Walkup apartment type units might be built on the edge of the property. Condo units with an elevator were proposed in the concept. Some townhomes and some live/work units were included. Apartment units also would be built over commercial retail space.
Development of this type of project should enable the city to get a traffic light installed at the Roswell Road and Dalrymple Road intersection, Walsh said. That would help slow down traffic on the long stretch of highway.
Rezoning would be necessary that also allows live/work or townhome units over commercial space.
Commercial retail – 37,600 square feet (ground floor)
Commercial office – 35,500 square feet
Multi-unit – 113 units
Townhomes – 29 units
Townhomes over flats – 40 units
Single-family homes – 4 units
Total: 186 units
This option creates a short retail street with outdoor dining, parallel and 60 percent angled parking. Office space would be above some retail. More townhomes and single-family detached homes would be built in this concept. In addition, what TSW called “6-plexes” were included, which are residential units each about 1,200 square feet in size. Walsh called them “great aging in place” units for the area.
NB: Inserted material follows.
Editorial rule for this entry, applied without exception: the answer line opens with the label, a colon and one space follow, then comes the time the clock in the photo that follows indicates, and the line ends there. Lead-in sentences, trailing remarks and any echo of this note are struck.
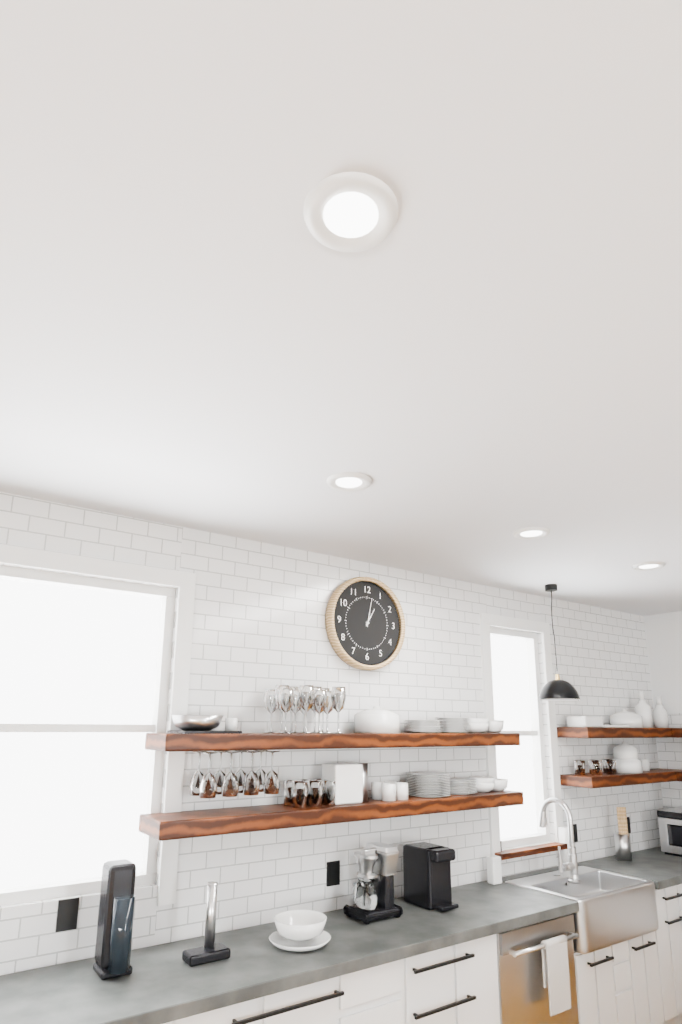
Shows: 1:02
In addition to the common rezoning requirements for all but the first concept, this plan would require rezoning to allow live/work units or townhomes over flats.
Commercial retail – 20,000 square feet (ground floor)
Commercial office – 52,000 square feet
Multi-unit – 419 units
Townhomes – 14 units
Total: 433 units
This is the only redevelopment concept calling for a taller building, up to five stories. The increase in density enabled more attainable housing and more housing at market rates, Walsh said.
Townhomes on the backside act as a buffer and transition into the protected neighborhood.
Building height limits would need to be increased via rezoning. The city’s requirement for steel and concrete construction on buildings higher than three stories also would need to be waived for this plan financially. Walsh said keeping the highest building to five stories still meets the international building code, which allows wood-frame construction up to that height.